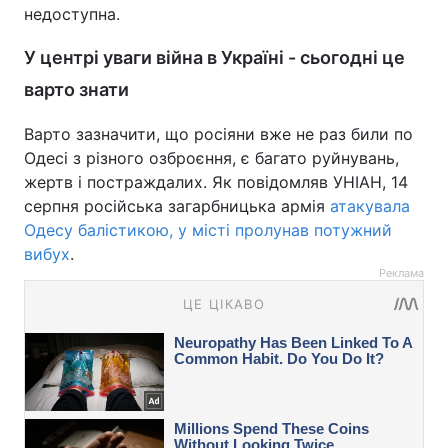
недоступна.
У центрі уваги війна в Україні - сьогодні це
варто знати
Варто зазначити, що росіяни вже не раз били по
Одесі з різного озброєння, є багато руйнувань,
жертв і постраждалих. Як повідомляв УНІАН, 14
серпня російська загарбницька армія
атакувала
Одесу балістикою, у місті пролунав потужний
вибух
.
Реклама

※ ※ ※

### DIRECTIVE
Reproduce the line that contains "Варто зазначити, що" and each line after it through the last line of the entries above, exactly; leave out all earlier lines.

### RESPONSE
Варто зазначити, що росіяни вже не раз били по
Одесі з різного озброєння, є багато руйнувань,
жертв і постраждалих. Як повідомляв УНІАН, 14
серпня російська загарбницька армія
атакувала
Одесу балістикою, у місті пролунав потужний
вибух
.
Реклама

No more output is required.